- EXERCISE BRIEF -
Go through the data below and copy it exactly, skipping every picture.

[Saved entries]
====================

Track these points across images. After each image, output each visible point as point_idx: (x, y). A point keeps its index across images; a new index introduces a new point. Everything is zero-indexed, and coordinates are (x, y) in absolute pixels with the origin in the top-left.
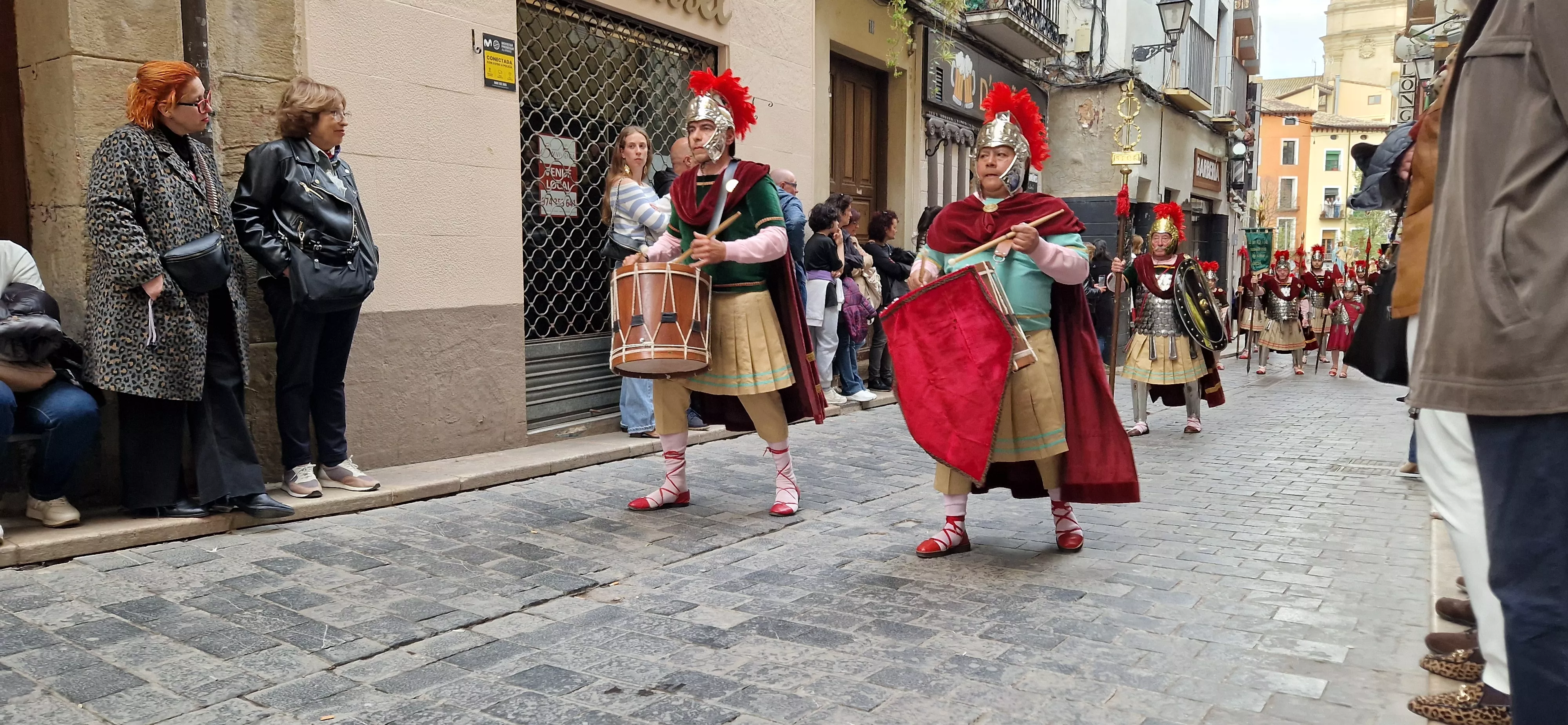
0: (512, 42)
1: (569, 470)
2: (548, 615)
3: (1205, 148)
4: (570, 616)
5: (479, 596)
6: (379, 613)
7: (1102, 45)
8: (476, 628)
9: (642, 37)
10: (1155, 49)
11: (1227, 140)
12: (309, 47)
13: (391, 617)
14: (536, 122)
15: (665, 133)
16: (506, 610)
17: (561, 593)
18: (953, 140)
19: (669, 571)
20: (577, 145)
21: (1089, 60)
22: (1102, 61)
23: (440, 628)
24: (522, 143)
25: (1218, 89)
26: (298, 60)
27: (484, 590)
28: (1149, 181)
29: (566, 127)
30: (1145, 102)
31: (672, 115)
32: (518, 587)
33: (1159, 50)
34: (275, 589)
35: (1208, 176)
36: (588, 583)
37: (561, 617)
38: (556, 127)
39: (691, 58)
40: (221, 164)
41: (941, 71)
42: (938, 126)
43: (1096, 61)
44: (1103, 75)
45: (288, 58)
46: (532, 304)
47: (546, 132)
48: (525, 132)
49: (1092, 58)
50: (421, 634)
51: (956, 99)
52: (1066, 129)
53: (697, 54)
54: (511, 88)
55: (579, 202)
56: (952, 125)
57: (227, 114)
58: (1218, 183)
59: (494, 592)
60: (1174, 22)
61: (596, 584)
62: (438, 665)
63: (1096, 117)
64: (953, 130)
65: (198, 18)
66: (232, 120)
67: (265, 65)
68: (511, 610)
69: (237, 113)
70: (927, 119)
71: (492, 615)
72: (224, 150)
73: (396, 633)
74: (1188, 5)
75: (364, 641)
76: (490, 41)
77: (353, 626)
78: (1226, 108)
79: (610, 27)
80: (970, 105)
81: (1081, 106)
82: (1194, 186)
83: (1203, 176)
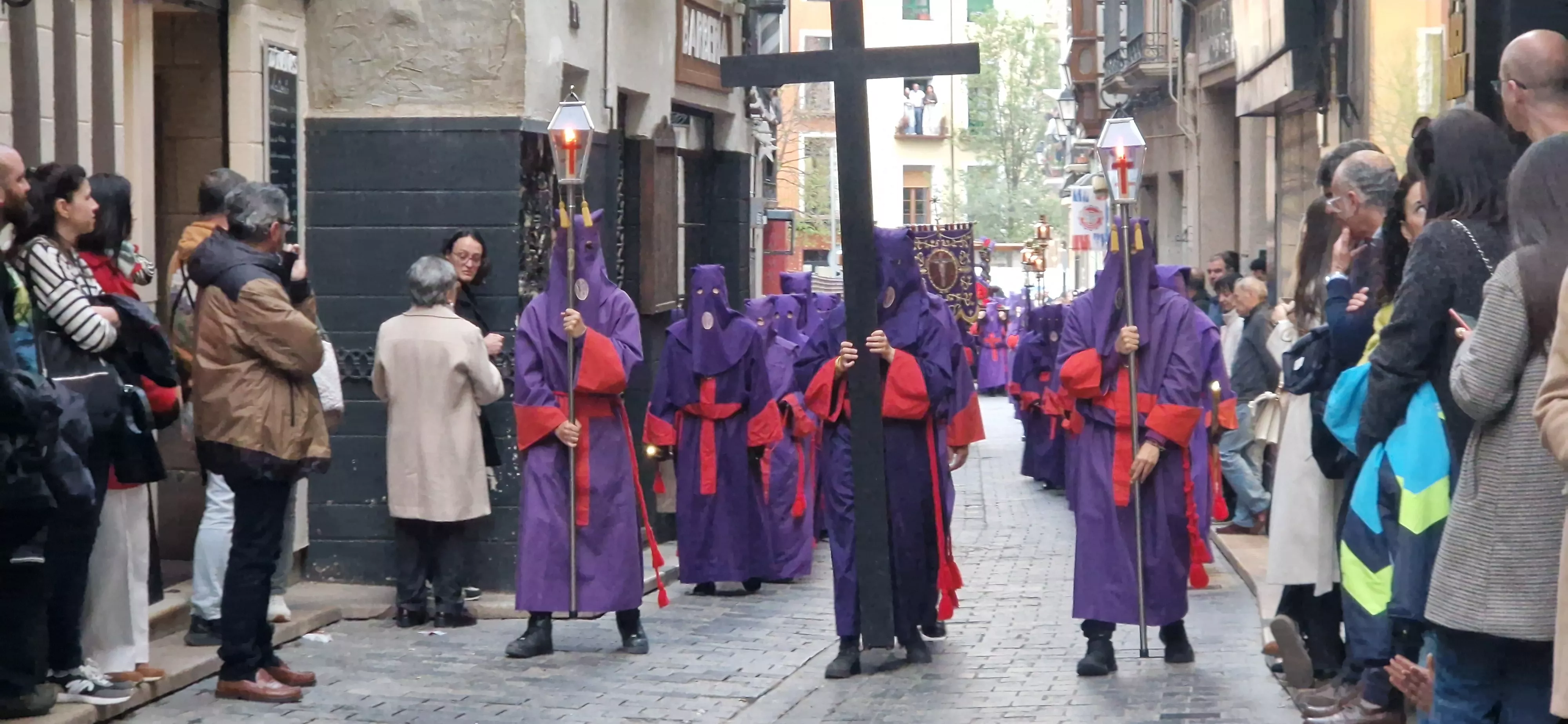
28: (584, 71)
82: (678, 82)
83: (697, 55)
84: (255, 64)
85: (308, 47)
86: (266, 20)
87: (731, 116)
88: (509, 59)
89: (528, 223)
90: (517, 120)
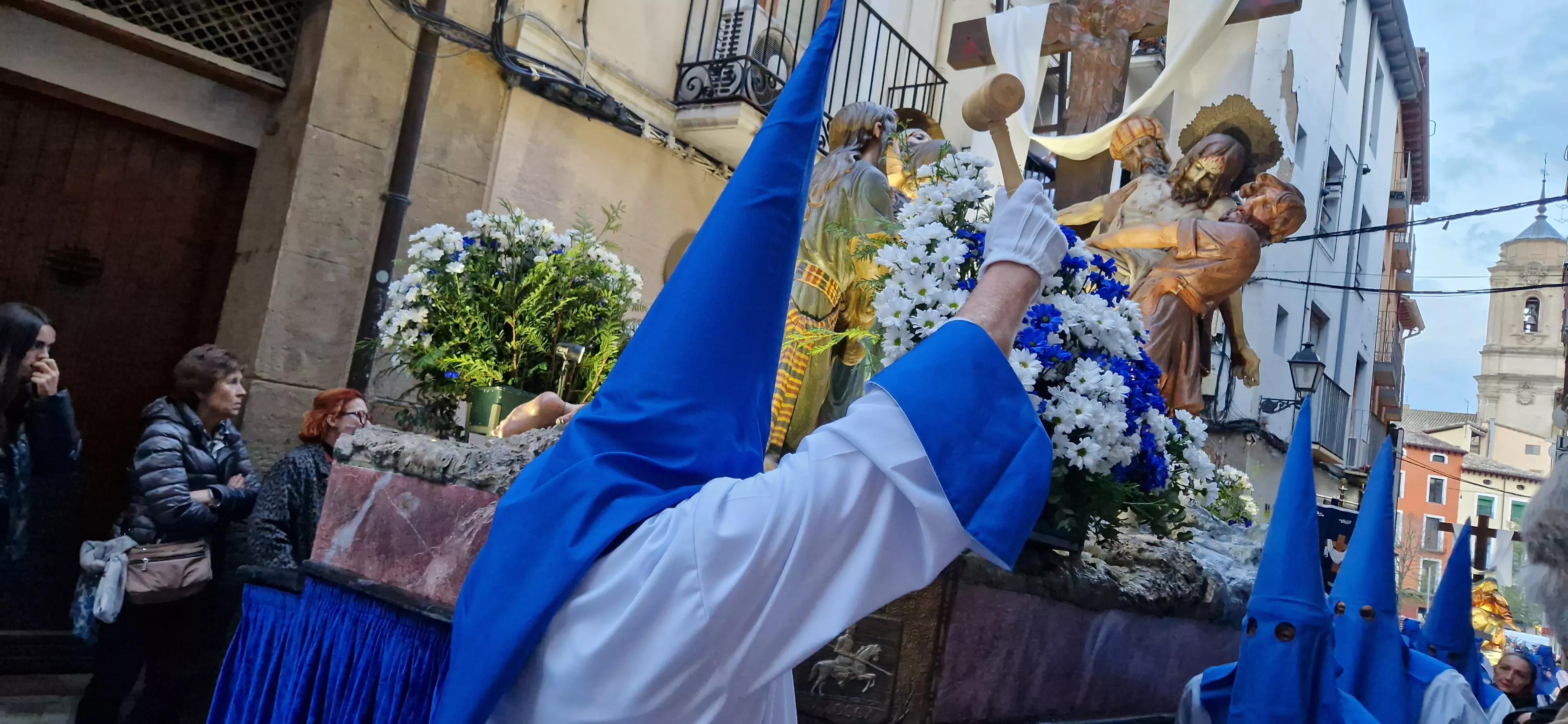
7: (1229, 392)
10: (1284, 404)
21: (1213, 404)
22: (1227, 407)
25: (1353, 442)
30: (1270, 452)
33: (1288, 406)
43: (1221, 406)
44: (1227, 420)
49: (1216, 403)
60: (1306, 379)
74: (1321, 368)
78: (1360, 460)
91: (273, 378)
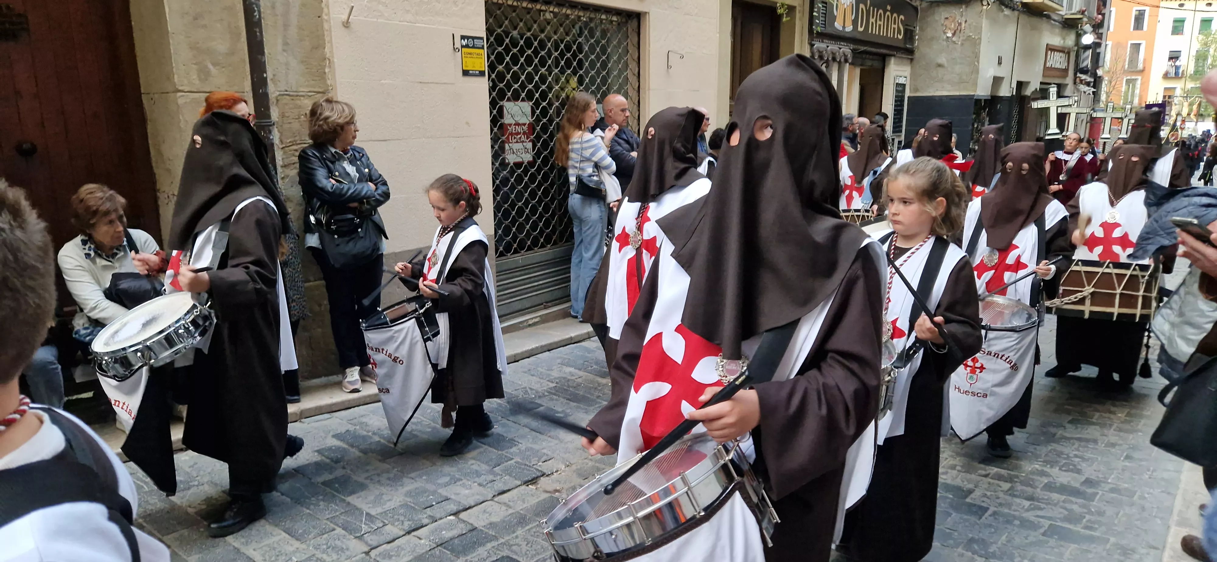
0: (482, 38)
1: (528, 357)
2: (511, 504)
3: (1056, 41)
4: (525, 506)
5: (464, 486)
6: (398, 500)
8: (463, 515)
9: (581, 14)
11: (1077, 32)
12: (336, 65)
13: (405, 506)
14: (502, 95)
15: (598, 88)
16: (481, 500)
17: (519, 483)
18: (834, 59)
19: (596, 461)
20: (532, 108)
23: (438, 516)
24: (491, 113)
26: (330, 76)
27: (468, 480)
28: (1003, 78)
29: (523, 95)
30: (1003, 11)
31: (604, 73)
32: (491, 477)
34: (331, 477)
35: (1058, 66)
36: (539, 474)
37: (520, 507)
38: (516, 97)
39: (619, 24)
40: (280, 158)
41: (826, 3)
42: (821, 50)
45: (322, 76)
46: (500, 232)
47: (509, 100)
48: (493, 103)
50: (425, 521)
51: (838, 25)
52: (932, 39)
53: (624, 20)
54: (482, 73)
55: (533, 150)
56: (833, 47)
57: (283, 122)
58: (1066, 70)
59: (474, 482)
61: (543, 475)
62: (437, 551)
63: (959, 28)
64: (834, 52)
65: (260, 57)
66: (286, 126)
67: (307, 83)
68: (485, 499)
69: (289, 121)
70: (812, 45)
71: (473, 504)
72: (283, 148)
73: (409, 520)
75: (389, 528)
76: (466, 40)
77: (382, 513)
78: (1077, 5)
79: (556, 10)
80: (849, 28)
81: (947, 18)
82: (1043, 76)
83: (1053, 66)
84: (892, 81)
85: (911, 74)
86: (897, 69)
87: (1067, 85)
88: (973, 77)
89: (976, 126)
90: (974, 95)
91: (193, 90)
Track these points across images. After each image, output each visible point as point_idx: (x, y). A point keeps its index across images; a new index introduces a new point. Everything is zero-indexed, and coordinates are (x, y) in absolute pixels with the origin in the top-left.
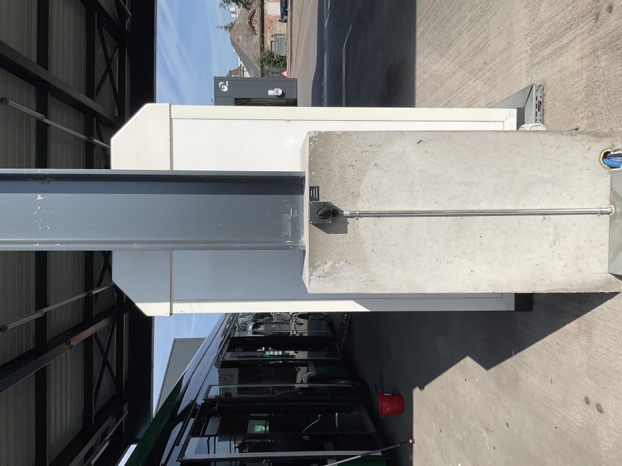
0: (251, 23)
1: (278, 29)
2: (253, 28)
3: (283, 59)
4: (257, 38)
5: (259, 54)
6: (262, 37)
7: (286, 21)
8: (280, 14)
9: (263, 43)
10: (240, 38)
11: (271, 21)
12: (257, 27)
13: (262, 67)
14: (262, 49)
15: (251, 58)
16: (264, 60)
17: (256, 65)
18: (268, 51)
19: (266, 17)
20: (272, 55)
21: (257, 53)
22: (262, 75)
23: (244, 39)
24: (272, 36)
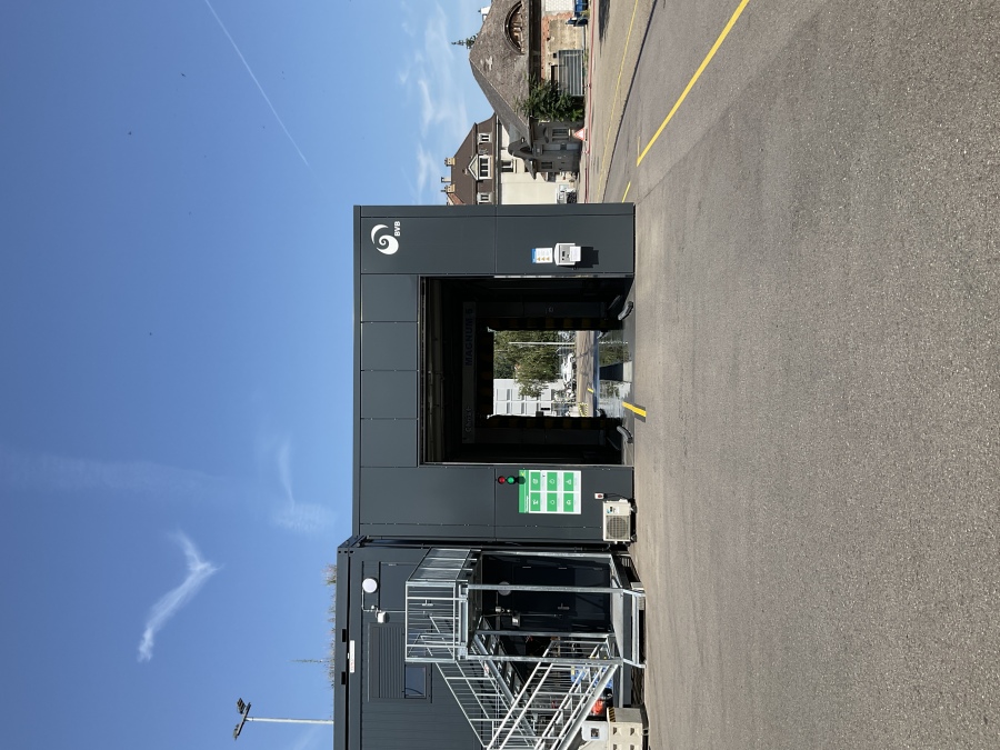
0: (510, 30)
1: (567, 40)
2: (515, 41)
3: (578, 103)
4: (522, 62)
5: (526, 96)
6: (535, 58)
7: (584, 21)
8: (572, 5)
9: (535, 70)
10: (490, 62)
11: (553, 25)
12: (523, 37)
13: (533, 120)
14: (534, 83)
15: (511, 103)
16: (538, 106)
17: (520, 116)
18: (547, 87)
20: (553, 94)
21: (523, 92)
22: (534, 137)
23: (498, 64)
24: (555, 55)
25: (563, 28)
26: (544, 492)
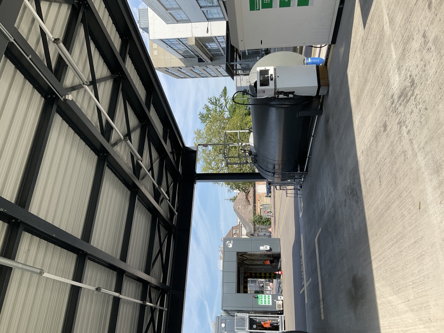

====================

- WRITTEN ANSWER -
Track these points across images. After each image, output each visible point as point_idx: (x, y). A point keeps its index across images; a new index introduces a new point. Everything is zero-indexed, and coordinates are (x, y) in absolute pixels with the origin in the top-left.
0: (512, 42)
1: (569, 470)
2: (548, 615)
3: (1205, 148)
4: (570, 616)
5: (479, 596)
6: (379, 613)
7: (1102, 45)
8: (476, 628)
9: (642, 37)
10: (1155, 49)
11: (1227, 140)
12: (309, 47)
13: (391, 617)
14: (536, 122)
15: (665, 133)
16: (506, 610)
17: (561, 593)
18: (953, 140)
19: (669, 571)
20: (577, 145)
21: (1089, 60)
22: (1102, 61)
23: (440, 628)
24: (522, 143)
25: (1218, 89)
26: (298, 60)
27: (484, 590)
28: (1149, 181)
29: (566, 127)
30: (1145, 102)
31: (672, 115)
32: (518, 587)
33: (1159, 50)
34: (275, 589)
35: (1208, 176)
36: (588, 583)
37: (561, 617)
38: (556, 127)
39: (691, 58)
40: (221, 164)
41: (941, 71)
42: (938, 126)
43: (1096, 61)
44: (1103, 75)
45: (288, 58)
46: (532, 304)
47: (546, 132)
48: (525, 132)
49: (1092, 58)
50: (421, 634)
51: (956, 99)
52: (1066, 129)
53: (697, 54)
54: (511, 88)
55: (579, 202)
56: (952, 125)
57: (227, 114)
58: (1218, 183)
59: (494, 592)
60: (1174, 22)
61: (596, 584)
62: (438, 665)
63: (1096, 117)
64: (953, 130)
65: (198, 18)
66: (232, 120)
67: (265, 65)
68: (511, 610)
69: (237, 113)
70: (927, 119)
71: (492, 615)
72: (224, 150)
73: (396, 633)
74: (1188, 5)
75: (364, 641)
76: (490, 41)
77: (353, 626)
78: (1226, 108)
79: (610, 27)
80: (970, 105)
81: (1081, 106)
82: (1194, 186)
83: (1203, 176)
28: (584, 71)
82: (678, 82)
83: (697, 55)
84: (255, 64)
85: (308, 47)
86: (266, 20)
87: (731, 116)
88: (509, 59)
89: (528, 223)
90: (517, 120)
7: (1229, 392)
10: (1284, 404)
21: (1213, 404)
22: (1227, 407)
25: (1353, 442)
30: (1270, 452)
33: (1288, 406)
43: (1221, 406)
44: (1227, 420)
49: (1216, 403)
60: (1306, 379)
74: (1321, 368)
78: (1360, 460)
91: (273, 378)
0: (482, 38)
1: (528, 357)
2: (511, 504)
3: (1056, 41)
4: (525, 506)
5: (464, 486)
6: (398, 500)
8: (463, 515)
9: (581, 14)
11: (1077, 32)
12: (336, 65)
13: (405, 506)
14: (502, 95)
15: (598, 88)
16: (481, 500)
17: (519, 483)
18: (834, 59)
19: (596, 461)
20: (532, 108)
23: (438, 516)
24: (491, 113)
26: (330, 76)
27: (468, 480)
28: (1003, 78)
29: (523, 95)
30: (1003, 11)
31: (604, 73)
32: (491, 477)
34: (331, 477)
35: (1058, 66)
36: (539, 474)
37: (520, 507)
38: (516, 97)
39: (619, 24)
40: (280, 158)
41: (826, 3)
42: (821, 50)
45: (322, 76)
46: (500, 232)
47: (509, 100)
48: (493, 103)
50: (425, 521)
51: (838, 25)
52: (932, 39)
53: (624, 20)
54: (482, 73)
55: (533, 150)
56: (833, 47)
57: (283, 122)
58: (1066, 70)
59: (474, 482)
61: (543, 475)
62: (437, 551)
63: (959, 28)
64: (834, 52)
65: (260, 57)
66: (286, 126)
67: (307, 83)
68: (485, 499)
69: (289, 121)
70: (812, 45)
71: (473, 504)
72: (283, 148)
73: (409, 520)
75: (389, 528)
76: (466, 40)
77: (382, 513)
78: (1077, 5)
79: (556, 10)
80: (849, 28)
81: (947, 18)
82: (1043, 76)
83: (1053, 66)
84: (892, 81)
85: (911, 74)
86: (897, 69)
87: (1067, 85)
88: (973, 77)
89: (976, 126)
90: (974, 95)
91: (193, 90)
Track these points across images. After each image, output each visible point as point_idx: (x, y). A point keeps its index across images; a new index introduces a new point. Everything is zero-indexed, and coordinates are (x, y) in absolute pixels with the origin in the top-left.
0: (251, 23)
1: (278, 29)
2: (253, 28)
3: (283, 59)
4: (257, 38)
5: (259, 54)
6: (262, 37)
7: (286, 21)
8: (280, 14)
9: (263, 43)
10: (240, 38)
11: (271, 21)
12: (257, 27)
13: (262, 67)
14: (262, 49)
15: (251, 58)
16: (264, 60)
17: (256, 65)
18: (268, 51)
19: (266, 17)
20: (272, 55)
21: (257, 53)
22: (262, 75)
23: (244, 39)
24: (272, 36)
0: (510, 30)
1: (567, 40)
2: (515, 41)
3: (578, 103)
4: (522, 62)
5: (526, 96)
6: (535, 58)
7: (584, 21)
8: (572, 5)
9: (535, 70)
10: (490, 62)
11: (553, 25)
12: (523, 37)
13: (533, 120)
14: (534, 83)
15: (511, 103)
16: (538, 106)
17: (520, 116)
18: (547, 87)
20: (553, 94)
21: (523, 92)
22: (534, 137)
23: (498, 64)
24: (555, 55)
25: (563, 28)
26: (544, 492)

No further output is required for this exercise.